━━━━━ DATA LISTING

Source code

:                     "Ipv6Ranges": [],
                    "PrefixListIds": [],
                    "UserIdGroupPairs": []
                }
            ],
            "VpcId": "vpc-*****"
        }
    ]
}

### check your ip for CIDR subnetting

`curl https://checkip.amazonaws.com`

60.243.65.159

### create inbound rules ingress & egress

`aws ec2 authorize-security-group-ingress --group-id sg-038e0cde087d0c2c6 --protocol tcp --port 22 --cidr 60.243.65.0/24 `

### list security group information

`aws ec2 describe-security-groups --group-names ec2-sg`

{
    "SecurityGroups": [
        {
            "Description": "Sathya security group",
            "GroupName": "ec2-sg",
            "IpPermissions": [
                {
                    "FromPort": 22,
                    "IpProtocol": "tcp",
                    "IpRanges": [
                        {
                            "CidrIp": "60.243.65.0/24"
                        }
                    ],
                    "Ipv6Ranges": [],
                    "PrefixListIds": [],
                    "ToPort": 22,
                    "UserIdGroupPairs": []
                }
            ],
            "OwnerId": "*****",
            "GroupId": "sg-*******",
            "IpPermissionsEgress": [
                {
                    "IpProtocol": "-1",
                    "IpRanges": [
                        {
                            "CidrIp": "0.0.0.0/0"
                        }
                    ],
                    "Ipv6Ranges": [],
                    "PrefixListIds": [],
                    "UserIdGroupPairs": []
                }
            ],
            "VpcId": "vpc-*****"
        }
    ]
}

━━━━━━━━━━

-- DIRECTIONS --
An identical copy of the entries above is the expected result.

-- REPLY --
Source code

:                     "Ipv6Ranges": [],
                    "PrefixListIds": [],
                    "UserIdGroupPairs": []
                }
            ],
            "VpcId": "vpc-*****"
        }
    ]
}

### check your ip for CIDR subnetting

`curl https://checkip.amazonaws.com`

60.243.65.159

### create inbound rules ingress & egress

`aws ec2 authorize-security-group-ingress --group-id sg-038e0cde087d0c2c6 --protocol tcp --port 22 --cidr 60.243.65.0/24 `

### list security group information

`aws ec2 describe-security-groups --group-names ec2-sg`

{
    "SecurityGroups": [
        {
            "Description": "Sathya security group",
            "GroupName": "ec2-sg",
            "IpPermissions": [
                {
                    "FromPort": 22,
                    "IpProtocol": "tcp",
                    "IpRanges": [
                        {
                            "CidrIp": "60.243.65.0/24"
                        }
                    ],
                    "Ipv6Ranges": [],
                    "PrefixListIds": [],
                    "ToPort": 22,
                    "UserIdGroupPairs": []
                }
            ],
            "OwnerId": "*****",
            "GroupId": "sg-*******",
            "IpPermissionsEgress": [
                {
                    "IpProtocol": "-1",
                    "IpRanges": [
                        {
                            "CidrIp": "0.0.0.0/0"
                        }
                    ],
                    "Ipv6Ranges": [],
                    "PrefixListIds": [],
                    "UserIdGroupPairs": []
                }
            ],
            "VpcId": "vpc-*****"
        }
    ]
}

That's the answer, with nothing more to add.